As teens move toward becoming more independent from their parents/caregivers, they tend to be less inclined to share personal hardships, like feeling hurt by their friends, struggling with their classes, or doing something wrong. When they do share, it can be a valuable opportunity to show them your love and desire to understand them.
When teens make a bid to talk to you about their challenges, respond by letting them know that you’re available for them. You can show that you’re really listening—with warmth and non-judgment—by following these eight tips:
- Make eye contact with your teen as much as possible, while still appearing natural.
- Lean forward and have responsive body language toward your teen.

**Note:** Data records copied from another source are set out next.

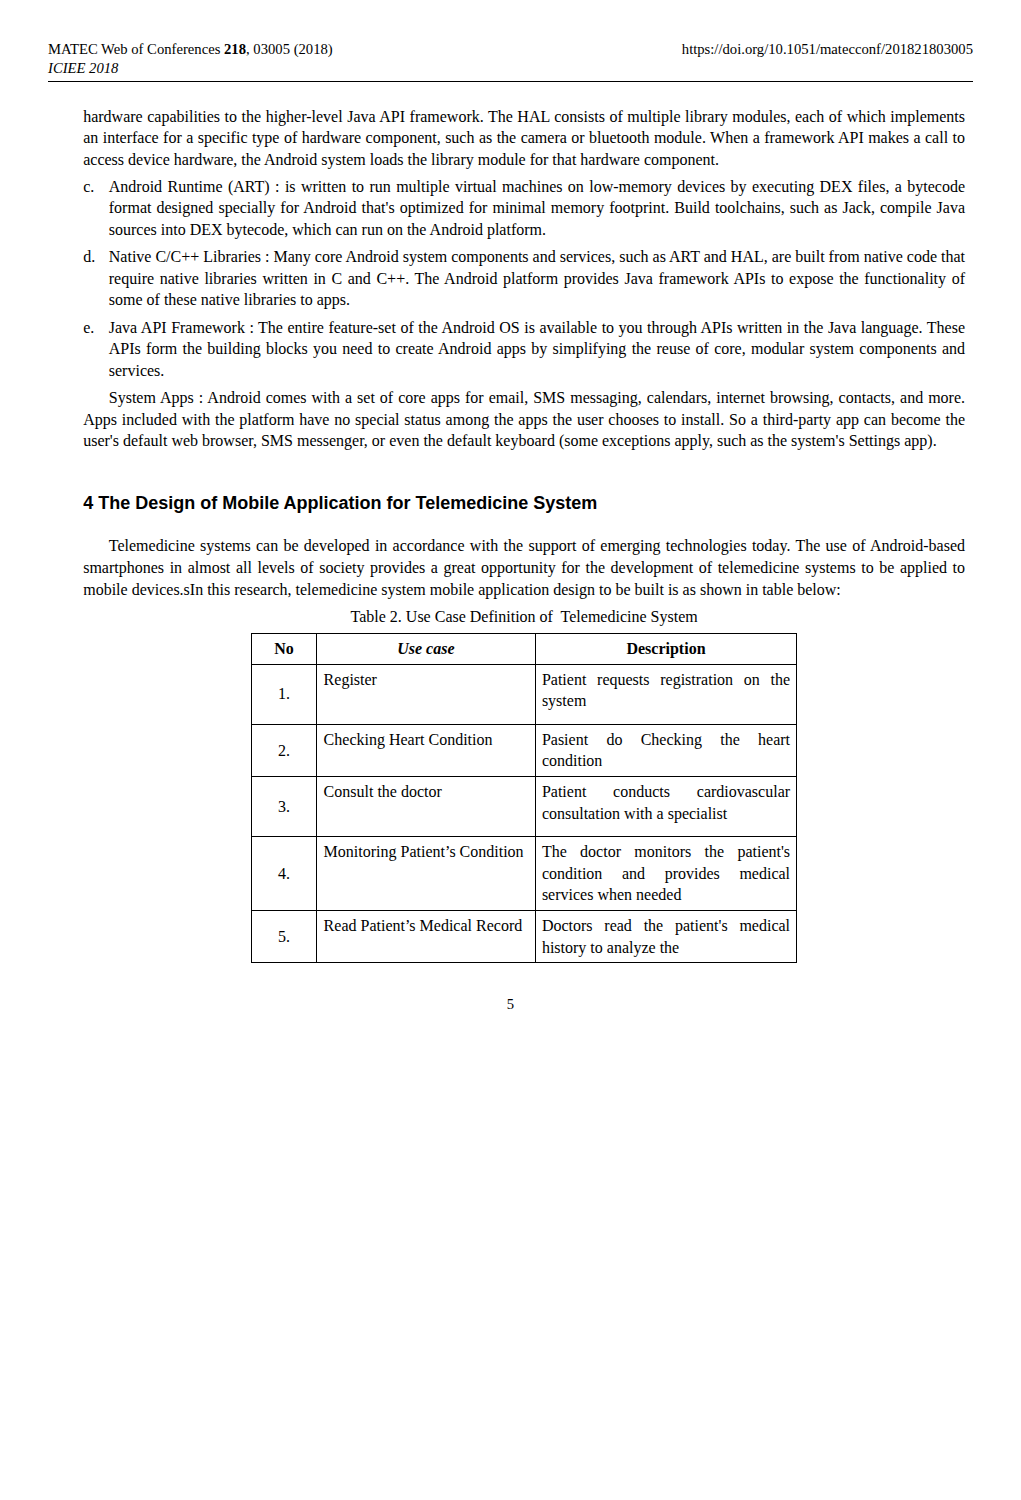MATEC Web of Conferences 218, 03005 (2018)
ICIEE 2018
https://doi.org/10.1051/matecconf/201821803005
hardware capabilities to the higher-level Java API framework. The HAL consists of multiple library modules, each of which implements an interface for a specific type of hardware component, such as the camera or bluetooth module. When a framework API makes a call to access device hardware, the Android system loads the library module for that hardware component.
c. Android Runtime (ART) : is written to run multiple virtual machines on low-memory devices by executing DEX files, a bytecode format designed specially for Android that's optimized for minimal memory footprint. Build toolchains, such as Jack, compile Java sources into DEX bytecode, which can run on the Android platform.
d. Native C/C++ Libraries : Many core Android system components and services, such as ART and HAL, are built from native code that require native libraries written in C and C++. The Android platform provides Java framework APIs to expose the functionality of some of these native libraries to apps.
e. Java API Framework : The entire feature-set of the Android OS is available to you through APIs written in the Java language. These APIs form the building blocks you need to create Android apps by simplifying the reuse of core, modular system components and services.
System Apps : Android comes with a set of core apps for email, SMS messaging, calendars, internet browsing, contacts, and more. Apps included with the platform have no special status among the apps the user chooses to install. So a third-party app can become the user's default web browser, SMS messenger, or even the default keyboard (some exceptions apply, such as the system's Settings app).
4 The Design of Mobile Application for Telemedicine System
Telemedicine systems can be developed in accordance with the support of emerging technologies today. The use of Android-based smartphones in almost all levels of society provides a great opportunity for the development of telemedicine systems to be applied to mobile devices.sIn this research, telemedicine system mobile application design to be built is as shown in table below:
Table 2. Use Case Definition of Telemedicine System
| No | Use case | Description |
| --- | --- | --- |
| 1. | Register | Patient requests registration on the system |
| 2. | Checking Heart Condition | Pasient do Checking the heart condition |
| 3. | Consult the doctor | Patient conducts cardiovascular consultation with a specialist |
| 4. | Monitoring Patient’s Condition | The doctor monitors the patient's condition and provides medical services when needed |
| 5. | Read Patient’s Medical Record | Doctors read the patient's medical history to analyze the |
5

- Sit straight and remain engaged while your teen is talking to you.
- Keep your full attention on your teen.
- Nod your head in response to what your teen says to you.
- Speak slowly and softly.
- Show empathy through your gestures and body language.

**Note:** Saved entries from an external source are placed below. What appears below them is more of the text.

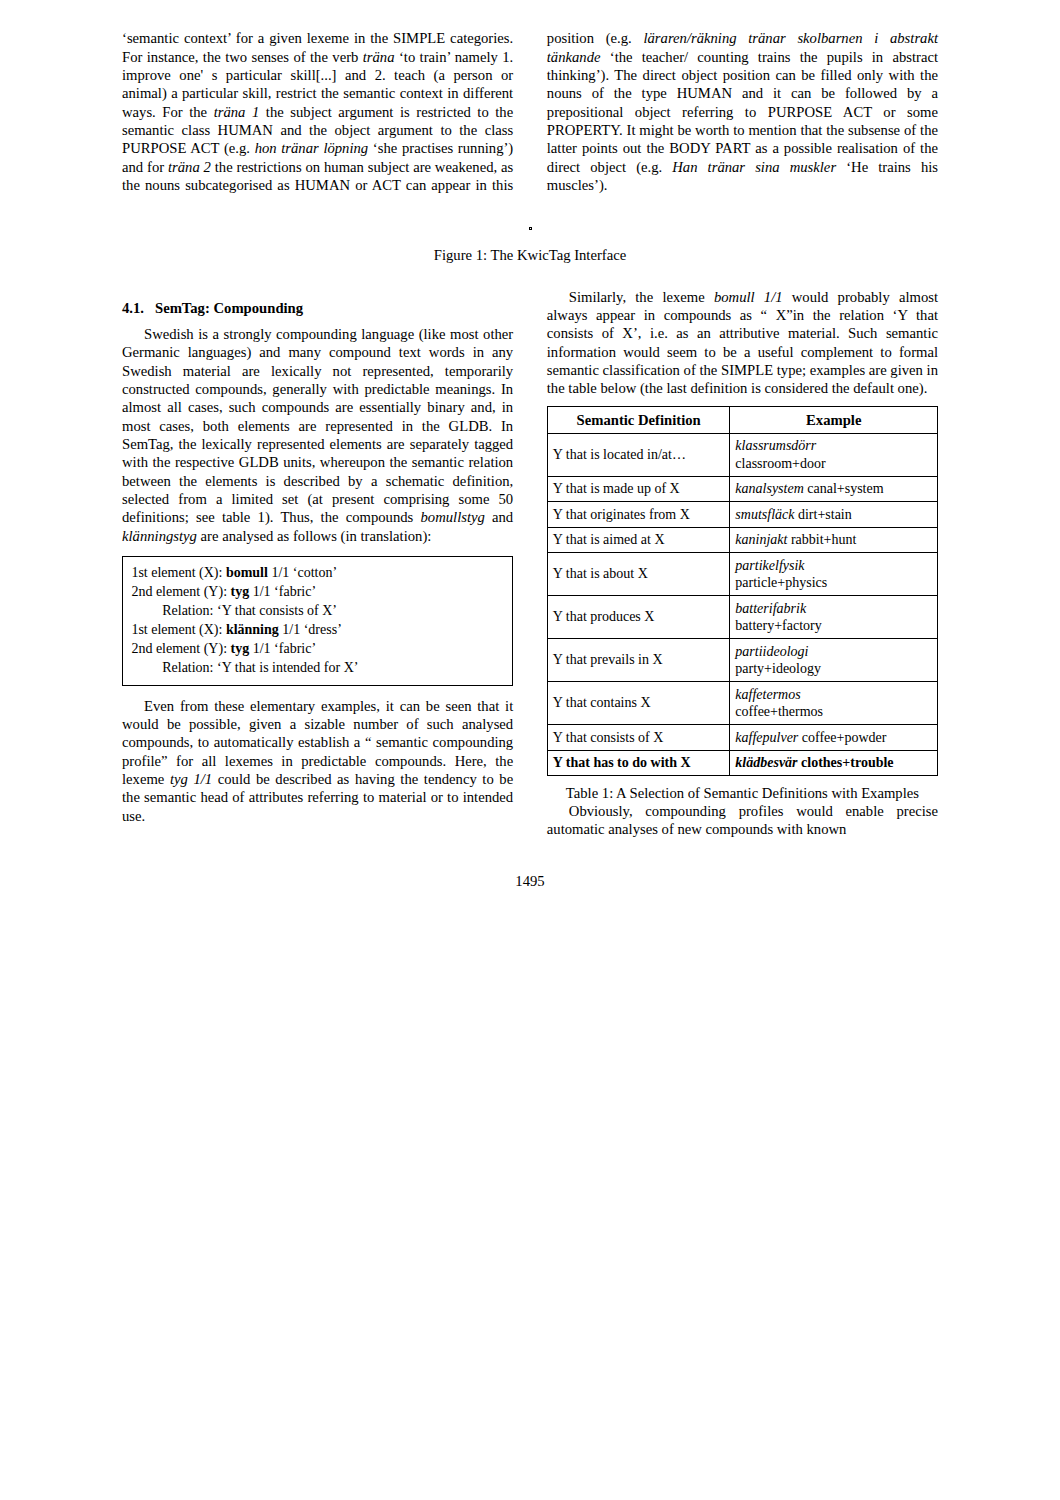‘semantic context’ for a given lexeme in the SIMPLE categories. For instance, the two senses of the verb träna ‘to train’ namely 1. improve one' s particular skill[...] and 2. teach (a person or animal) a particular skill, restrict the semantic context in different ways. For the träna 1 the subject argument is restricted to the semantic class HUMAN and the object argument to the class PURPOSE ACT (e.g. hon tränar löpning ‘she practises running’) and for träna 2 the restrictions on human subject are weakened, as the nouns subcategorised as HUMAN or ACT can appear in this position (e.g. läraren/räkning tränar skolbarnen i abstrakt tänkande ‘the teacher/ counting trains the pupils in abstract thinking’). The direct object position can be filled only with the nouns of the type HUMAN and it can be followed by a prepositional object referring to PURPOSE ACT or some PROPERTY. It might be worth to mention that the subsense of the latter points out the BODY PART as a possible realisation of the direct object (e.g. Han tränar sina muskler ‘He trains his muscles’).
Figure 1: The KwicTag Interface
4.1. SemTag: Compounding
Swedish is a strongly compounding language (like most other Germanic languages) and many compound text words in any Swedish material are lexically not represented, temporarily constructed compounds, generally with predictable meanings. In almost all cases, such compounds are essentially binary and, in most cases, both elements are represented in the GLDB. In SemTag, the lexically represented elements are separately tagged with the respective GLDB units, whereupon the semantic relation between the elements is described by a schematic definition, selected from a limited set (at present comprising some 50 definitions; see table 1). Thus, the compounds bomullstyg and klänningstyg are analysed as follows (in translation):
1st element (X): bomull 1/1 ‘cotton’
2nd element (Y): tyg 1/1 ‘fabric’
Relation: ‘Y that consists of X’
1st element (X): klänning 1/1 ‘dress’
2nd element (Y): tyg 1/1 ‘fabric’
Relation: ‘Y that is intended for X’
Even from these elementary examples, it can be seen that it would be possible, given a sizable number of such analysed compounds, to automatically establish a “ semantic compounding profile” for all lexemes in predictable compounds. Here, the lexeme tyg 1/1 could be described as having the tendency to be the semantic head of attributes referring to material or to intended use.
Similarly, the lexeme bomull 1/1 would probably almost always appear in compounds as “ X”in the relation ‘Y that consists of X’, i.e. as an attributive material. Such semantic information would seem to be a useful complement to formal semantic classification of the SIMPLE type; examples are given in the table below (the last definition is considered the default one).
| Semantic Definition | Example |
| --- | --- |
| Y that is located in/at… | klassrumsdörr classroom+door |
| Y that is made up of X | kanalsystem canal+system |
| Y that originates from X | smutsfläck dirt+stain |
| Y that is aimed at X | kaninjakt rabbit+hunt |
| Y that is about X | partikelfysik particle+physics |
| Y that produces X | batterifabrik battery+factory |
| Y that prevails in X | partiideologi party+ideology |
| Y that contains X | kaffetermos coffee+thermos |
| Y that consists of X | kaffepulver coffee+powder |
| Y that has to do with X | klädbesvär clothes+trouble |
Table 1: A Selection of Semantic Definitions with Examples
Obviously, compounding profiles would enable precise automatic analyses of new compounds with known
1495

- Be as natural as possible with your teen.
When your teen is vulnerable with you, it helps to acknowledge the courage it took to do so, by saying things like, “Thank you for being so honest. That must have been hard for you to say. Do you want to tell me more?”

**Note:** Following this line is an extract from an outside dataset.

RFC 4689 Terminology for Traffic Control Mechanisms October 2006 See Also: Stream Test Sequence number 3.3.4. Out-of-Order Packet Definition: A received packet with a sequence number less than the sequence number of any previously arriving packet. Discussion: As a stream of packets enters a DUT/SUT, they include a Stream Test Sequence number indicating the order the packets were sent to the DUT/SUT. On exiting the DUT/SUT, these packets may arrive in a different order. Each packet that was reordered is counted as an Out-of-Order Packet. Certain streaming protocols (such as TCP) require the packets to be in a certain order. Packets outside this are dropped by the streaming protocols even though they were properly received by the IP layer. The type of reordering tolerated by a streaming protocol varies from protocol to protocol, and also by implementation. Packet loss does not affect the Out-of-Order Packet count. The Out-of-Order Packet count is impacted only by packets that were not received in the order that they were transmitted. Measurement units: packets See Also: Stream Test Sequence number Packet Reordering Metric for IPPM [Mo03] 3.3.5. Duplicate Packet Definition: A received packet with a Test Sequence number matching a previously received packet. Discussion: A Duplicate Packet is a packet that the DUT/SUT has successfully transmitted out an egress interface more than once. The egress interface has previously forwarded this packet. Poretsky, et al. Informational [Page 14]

As you’re listening attentively, you may sometimes hear teens talk about their regrets. For example, a teen might realize that they acted without thinking things through or they didn’t know how to stand up for themselves and felt trapped. You can show them empathy by saying things like, “Ahh. What an intense feeling to have.”
With non-judgmental listening, teens can feel open to figuring out their own solutions and may make plans about how they might handle a similar situation in the future. You can acknowledge your teen’s initiative and reflection by saying things like, “That’s a big decision. I’m glad to hear it. Thank you for sharing this with me.”